*Extracted text:*
═══

Mr. James Paice (South-East Cambridgeshire): I remind the House of my interest which is properly listed in the Register of Members' Interests.

Although the debate was rather short, it was marked by a succession of excellent maiden speeches by hon. Members on both sides of the House. They commenced with that of my hon. Friend the Member for Henley (Mr. Johnson) who, as well as rightly paying tribute to Michael Heseltine, demonstrated that his wit in literature is repeated in his speeches. His light-hearted tour of his constituency enshrined some serious concerns. He is lucky to hold such a grand constituency and the House is fortunate to have him. He came here with a reputation—that can often be a millstone around new Members' necks, but he demonstrated that that will not be so for him.

My hon. Friend the Member for East Devon (Mr. Swire) rightly paid tribute to Sir Peter Emery whose wise words we miss. He, too, took us on a tour of his constituency from Roman days, through Raleigh and Betjeman, to its problems today. He presented a shopping list for his constituency, and I hope that when he stands for re-election he will have ticked off some of the items that he has come here to obtain.

═══

*Information given:*
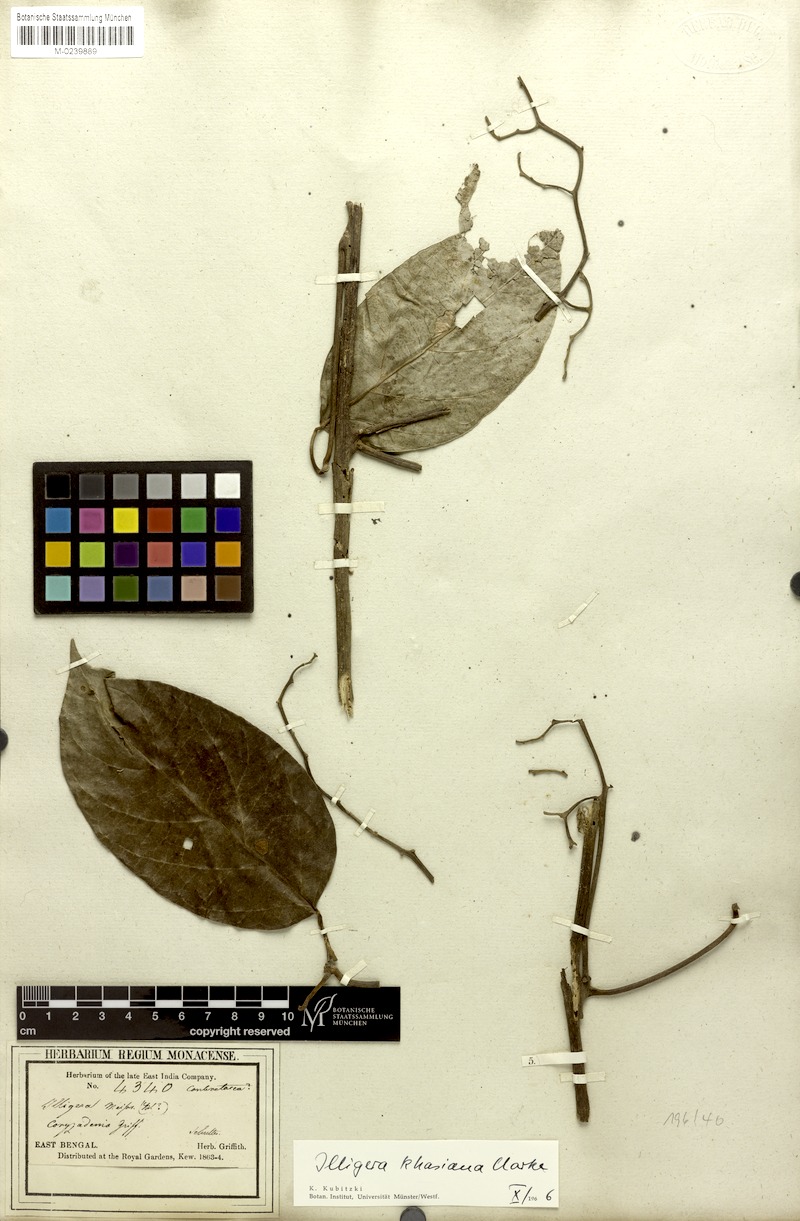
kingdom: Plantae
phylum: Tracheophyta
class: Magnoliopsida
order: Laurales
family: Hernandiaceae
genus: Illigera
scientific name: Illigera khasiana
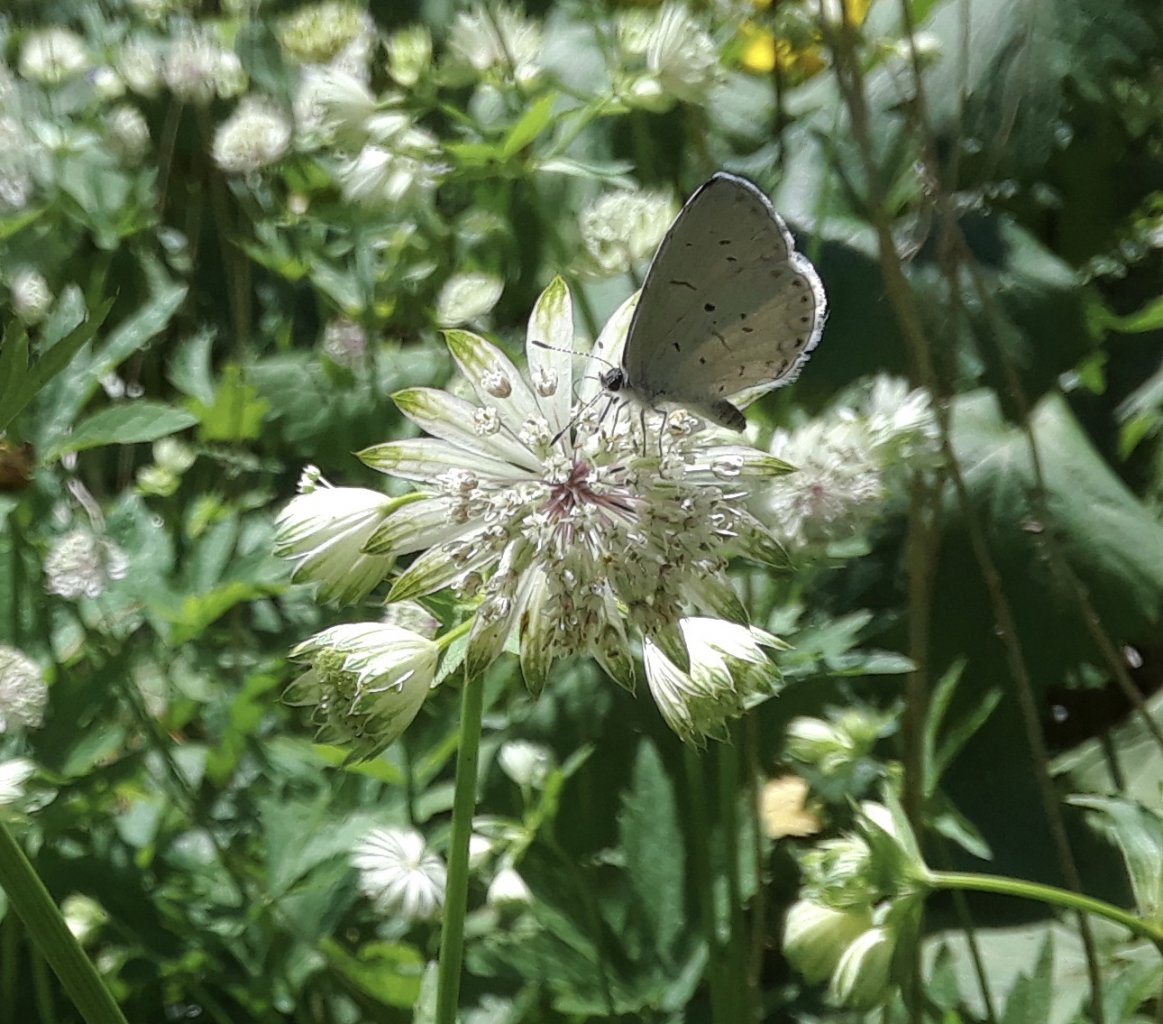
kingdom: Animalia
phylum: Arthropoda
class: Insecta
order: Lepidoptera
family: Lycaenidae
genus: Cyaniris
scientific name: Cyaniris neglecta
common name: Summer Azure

═══

*Required tasks:*
1. In the Commons speech, swap "House" for "Chamber" and write out the passage starting at "Mr. James Paice" and ending at "so for him.".
2. According to the Commons speech, who did the Member for East Devon pay tribute to?
3. Write the next part of the Commons speech, following on from its final sentence.

*Answers for each item:*
1.
Mr. James Paice (South-East Cambridgeshire): I remind the Chamber of my interest which is properly listed in the Register of Members' Interests.

Although the debate was rather short, it was marked by a succession of excellent maiden speeches by hon. Members on both sides of the Chamber. They commenced with that of my hon. Friend the Member for Henley (Mr. Johnson) who, as well as rightly paying tribute to Michael Heseltine, demonstrated that his wit in literature is repeated in his speeches. His light-hearted tour of his constituency enshrined some serious concerns. He is lucky to hold such a grand constituency and the Chamber is fortunate to have him. He came here with a reputation—that can often be a millstone around new Members' necks, but he demonstrated that that will not be so for him.

2. Sir Peter Emery

3.
My hon. Friend the Member for Faversham and Mid-Kent (Hugh Robertson) continued the trend of using breweries as part of the route map around a constituency, which in his case is in the garden of England. He succeeded Andrew Rowe, a true gentleman whose mild manner concealed strongly held views. My constituency also grows much fresh produce and we, too, have the problem of obtaining enough labour, to which my hon. Friend referred.

We also heard maiden speeches by the hon. Member for Midlothian (David Hamilton), who used strong words to describe his mission here, and the hon. Member for North Tayside (Pete Wishart), who even I have to admit represents a truly beautiful and historic constituency. However, if he is worried about hospitals in his area, it is no use coming here because the House no longer deals with such matters in Scotland.

All the maiden speeches were fluent and clearly argued. The new Members bring a great deal of varied knowledge and experience to the House. They are all welcome and we look forward to their contributions.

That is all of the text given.